*** Block opens ***
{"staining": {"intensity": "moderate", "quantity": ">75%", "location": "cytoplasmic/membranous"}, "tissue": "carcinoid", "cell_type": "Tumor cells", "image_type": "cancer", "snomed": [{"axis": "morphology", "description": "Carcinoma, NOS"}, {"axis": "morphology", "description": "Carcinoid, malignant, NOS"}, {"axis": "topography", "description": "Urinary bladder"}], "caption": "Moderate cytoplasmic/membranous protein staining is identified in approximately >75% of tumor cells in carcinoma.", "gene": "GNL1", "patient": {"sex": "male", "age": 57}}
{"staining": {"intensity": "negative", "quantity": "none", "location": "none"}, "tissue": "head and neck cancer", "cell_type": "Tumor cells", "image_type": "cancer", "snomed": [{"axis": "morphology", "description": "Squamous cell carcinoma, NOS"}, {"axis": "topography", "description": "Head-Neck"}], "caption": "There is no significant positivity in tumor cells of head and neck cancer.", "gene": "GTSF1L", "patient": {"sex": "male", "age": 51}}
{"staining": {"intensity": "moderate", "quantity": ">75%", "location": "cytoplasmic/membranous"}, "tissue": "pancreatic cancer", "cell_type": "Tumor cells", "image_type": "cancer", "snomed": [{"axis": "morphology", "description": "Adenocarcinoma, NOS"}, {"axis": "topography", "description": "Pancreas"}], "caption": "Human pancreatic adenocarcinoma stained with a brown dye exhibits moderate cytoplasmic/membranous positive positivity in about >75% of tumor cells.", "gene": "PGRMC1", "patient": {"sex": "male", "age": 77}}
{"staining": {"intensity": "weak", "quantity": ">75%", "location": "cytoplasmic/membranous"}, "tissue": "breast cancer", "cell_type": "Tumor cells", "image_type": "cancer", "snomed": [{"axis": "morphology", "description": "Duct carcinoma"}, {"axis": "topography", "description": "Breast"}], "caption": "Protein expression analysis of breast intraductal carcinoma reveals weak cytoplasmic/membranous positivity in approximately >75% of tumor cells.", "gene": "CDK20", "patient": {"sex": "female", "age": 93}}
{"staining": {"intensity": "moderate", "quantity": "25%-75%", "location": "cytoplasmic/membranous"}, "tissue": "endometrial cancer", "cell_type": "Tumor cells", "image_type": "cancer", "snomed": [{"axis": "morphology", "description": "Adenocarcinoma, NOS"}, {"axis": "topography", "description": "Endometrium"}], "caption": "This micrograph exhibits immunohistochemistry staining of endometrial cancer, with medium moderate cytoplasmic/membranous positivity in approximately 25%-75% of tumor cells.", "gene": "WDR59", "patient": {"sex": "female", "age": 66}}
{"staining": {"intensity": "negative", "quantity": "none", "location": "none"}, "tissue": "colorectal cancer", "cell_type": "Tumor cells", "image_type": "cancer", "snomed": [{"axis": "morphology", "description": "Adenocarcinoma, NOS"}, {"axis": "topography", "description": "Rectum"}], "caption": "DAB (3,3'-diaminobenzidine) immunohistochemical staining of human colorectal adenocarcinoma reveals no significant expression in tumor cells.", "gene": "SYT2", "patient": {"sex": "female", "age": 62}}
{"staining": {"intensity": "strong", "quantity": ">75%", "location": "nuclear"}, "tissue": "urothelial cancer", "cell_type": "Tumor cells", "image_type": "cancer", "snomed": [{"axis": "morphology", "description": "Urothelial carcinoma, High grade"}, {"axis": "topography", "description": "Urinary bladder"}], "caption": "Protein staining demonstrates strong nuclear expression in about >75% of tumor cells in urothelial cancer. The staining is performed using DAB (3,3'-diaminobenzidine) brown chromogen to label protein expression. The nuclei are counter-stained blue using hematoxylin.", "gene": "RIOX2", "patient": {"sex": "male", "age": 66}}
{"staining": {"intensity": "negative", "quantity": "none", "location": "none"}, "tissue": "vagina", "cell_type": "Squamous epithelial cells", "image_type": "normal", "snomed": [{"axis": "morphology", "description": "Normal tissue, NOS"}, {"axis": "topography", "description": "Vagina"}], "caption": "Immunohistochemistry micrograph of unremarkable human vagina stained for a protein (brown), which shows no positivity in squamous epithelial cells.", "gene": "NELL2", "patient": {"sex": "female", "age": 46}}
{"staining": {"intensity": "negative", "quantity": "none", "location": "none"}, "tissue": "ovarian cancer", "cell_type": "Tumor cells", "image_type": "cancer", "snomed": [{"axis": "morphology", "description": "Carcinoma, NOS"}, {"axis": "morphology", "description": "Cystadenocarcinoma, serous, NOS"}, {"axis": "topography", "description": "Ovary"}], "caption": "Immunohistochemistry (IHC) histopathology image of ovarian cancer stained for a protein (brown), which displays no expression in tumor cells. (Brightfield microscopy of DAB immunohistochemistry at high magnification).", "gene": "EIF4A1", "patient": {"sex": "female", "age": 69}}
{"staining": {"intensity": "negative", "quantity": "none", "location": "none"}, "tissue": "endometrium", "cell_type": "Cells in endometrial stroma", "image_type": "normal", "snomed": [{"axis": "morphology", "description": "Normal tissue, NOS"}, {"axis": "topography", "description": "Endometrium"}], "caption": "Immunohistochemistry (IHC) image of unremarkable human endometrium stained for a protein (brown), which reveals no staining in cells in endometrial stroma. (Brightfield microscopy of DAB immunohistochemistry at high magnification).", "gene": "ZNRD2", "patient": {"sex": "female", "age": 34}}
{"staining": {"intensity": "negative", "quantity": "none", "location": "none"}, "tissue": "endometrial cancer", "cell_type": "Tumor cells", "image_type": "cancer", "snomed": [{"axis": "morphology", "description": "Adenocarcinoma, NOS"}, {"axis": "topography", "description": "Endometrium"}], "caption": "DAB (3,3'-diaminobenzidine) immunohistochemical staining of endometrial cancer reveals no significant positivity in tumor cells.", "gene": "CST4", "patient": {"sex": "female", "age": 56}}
*** Block closes ***
◆ Exercise prompt:
Return a copy of every line in the records that includes the string "microscopy".

◆ Task result:
{"staining": {"intensity": "negative", "quantity": "none", "location": "none"}, "tissue": "ovarian cancer", "cell_type": "Tumor cells", "image_type": "cancer", "snomed": [{"axis": "morphology", "description": "Carcinoma, NOS"}, {"axis": "morphology", "description": "Cystadenocarcinoma, serous, NOS"}, {"axis": "topography", "description": "Ovary"}], "caption": "Immunohistochemistry (IHC) histopathology image of ovarian cancer stained for a protein (brown), which displays no expression in tumor cells. (Brightfield microscopy of DAB immunohistochemistry at high magnification).", "gene": "EIF4A1", "patient": {"sex": "female", "age": 69}}
{"staining": {"intensity": "negative", "quantity": "none", "location": "none"}, "tissue": "endometrium", "cell_type": "Cells in endometrial stroma", "image_type": "normal", "snomed": [{"axis": "morphology", "description": "Normal tissue, NOS"}, {"axis": "topography", "description": "Endometrium"}], "caption": "Immunohistochemistry (IHC) image of unremarkable human endometrium stained for a protein (brown), which reveals no staining in cells in endometrial stroma. (Brightfield microscopy of DAB immunohistochemistry at high magnification).", "gene": "ZNRD2", "patient": {"sex": "female", "age": 34}}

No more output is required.